The Daily Planet is now “Planet Media,” no longer a newspaper, it’s now a news website with both articles and videos.  Clark and Lois work both as article writers as well as personalities in front of the camera for video reports.  Jimmy takes both photo and video.
Superman’s costume is originally designed by Ma Kent to use to hide his identity and incorporates the red S, blue background, and a mask.  The costume is later redisigned by Jerome Green, an aids-positive black man who was selling knock-off superman goods to help himself and his grandma afford rent in their rapidly gentrifying Metropolis neighborhood, who makes the iconic red and yellow s-shield on a solid blue spandex outfit look. Jimmy Olsen and Lucy Lane’s role is somewhat reprised as Jimmy (a sophomore at Metropolis U in their photo journalism program and interning at the Planet Media.com as a photographer and sometimes cameraman) trying to impress Lucy Lane (Senior at Met U just about to finish their commercial aviation program to be a pilot) who he met through working with Lois at the Planet  This leads to Jimmy’s older sister Emily (recently finished undergraduate studies in Gotham U’s film studies program, now enrolled in Met U’s graduate program for film to learn how to direct and operate a camera, hoping to direct, write, and film her own micro-budgeted movies) meeting Lucy and sticking up for her younger brother, saying it’s wrong of Lucy to lead him along getting him to buy her things.  Lucy, by way of apology, tries to include Jimmy and Emily in her life, eventually leading to Emily and Lucy dating after Jimmy notices the two’s conspicuous and obvious crushes and pushes them to act on it.  This is... this is like the major B plot of the entire first arc but, like, super-abridged.
One of Lex Luthor’s telecom sats becomes damaged after colliding with some space debris -- an escape pod containing a human-looking girl in her late teens/early 20s (in this, Superman joins the planet after going through a journalism grad school program).  After she quickly develops the same powers Superman displays (she gets them on a faster time-table as a result of absorbing solar rays form space without the interference of earth’s atmosphere), Luthor uses her to his own ends by creating a SuperGirl loyal to Luthorcom.

**REQUIREMENT A**
According to the Superman passage, why does the girl from the escape pod develop Superman's powers faster than he did? Answer in one to three sentences.
**REQUIREMENT B**
Continue the Superman passage from the end of its last sentence, keeping its voice and its characters.
The data after this point has no connection to the Superman passage.

**DATA SHOWN**
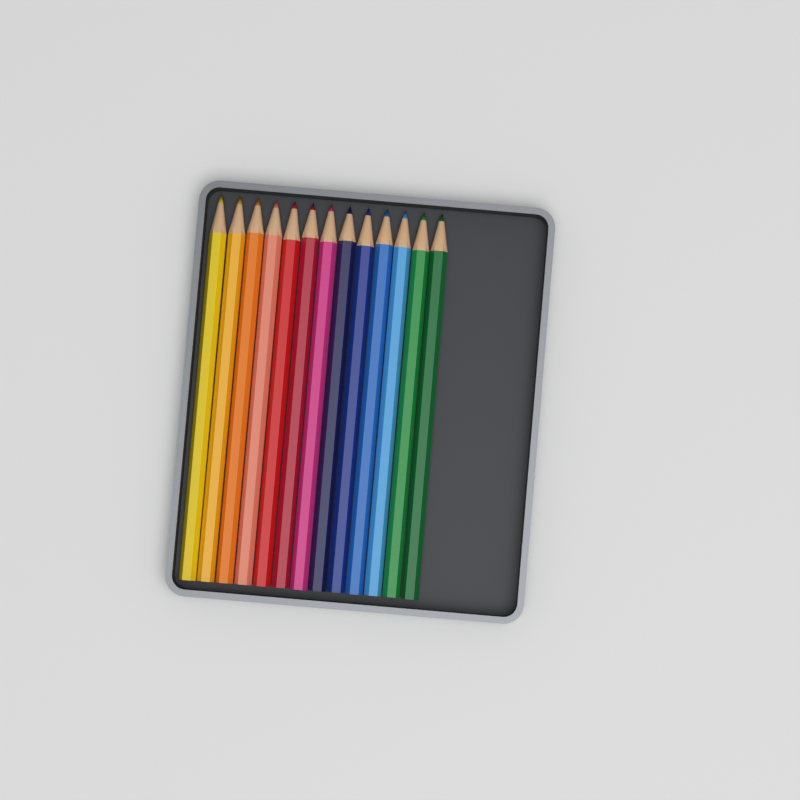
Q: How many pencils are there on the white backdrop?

**WRITTEN RESPONSE A**
She absorbed solar rays while in space, where Earth's atmosphere did not interfere. That put her on a faster timetable for gaining the same powers Superman displays.

**WRITTEN RESPONSE B**
Lois investigate’s Luthorcom’s weapons dealings, finding evidence that, in order to spur demand for domestic use of the product by police/military, Luthor orchestrated leaks/break-ins to get “criminal elements” access to Luthor weapons tech, creating the appearance of an arms race that the government must turn to Luthor to stop (this is the reason Clark becomes Superman, and part of why Luthor comes to hate him, because Superman is foiling his plans without even knowing it).  She eventually reveals this evidence with the help of staff intern Jimmy Olsen and new reporter Clark Kent, but Luthor manages to avoid implication  This is what puts Lois/Clark/Jimmmy on his radar.
Clark does not actually have access to his escape pod, knowledge about Krypton, Jor-El, or Kryptonite.  This is all discovered by Lex Luthor.  He learns about Krypton from Supergirl’s escape pod, then scours the areas near Metropolis for something similar that might relate to Superman (eventually finding a pod just outside Smallville where the Kents abandoned it).
Clark’s past and Kryptonian name are revealed to him when Lex “unmasks” him as “Kal El of Krypton” in front of a live TV audience that just watched Lex use Kryptonite to beat both Superman and Supergirl (Kara Zor-El), revealing “Kal El’s plot” to make “humanity weak and dependent” by saving them all from their problems instead of letting humanity sort them out themselves, that way a “Kryptonian fleet” can invade earth with no resistance.  Lois, there in attendance, calls bullshit, pointing out that A: if Kryptonians are as powerful as Superman and Supergirl they don’t *need* to weaken humanity and B: Superman wanted people to aspire to be better, that Superman “saw Superman in the people around him more frequently than in himself” and backs it up using a secret recording she took on her smartphone during a “date” with Superman which she was actually using to grill him for info (during the date she hides a tape recorder in her purse, which Superman finds with his X-Ray vision and asks her to take out and turn off, then later after he’s gone she takes out her phone and checks to make sure that the recording she got on it was clear, commenting that Superman was ‘clever, but still a sap’).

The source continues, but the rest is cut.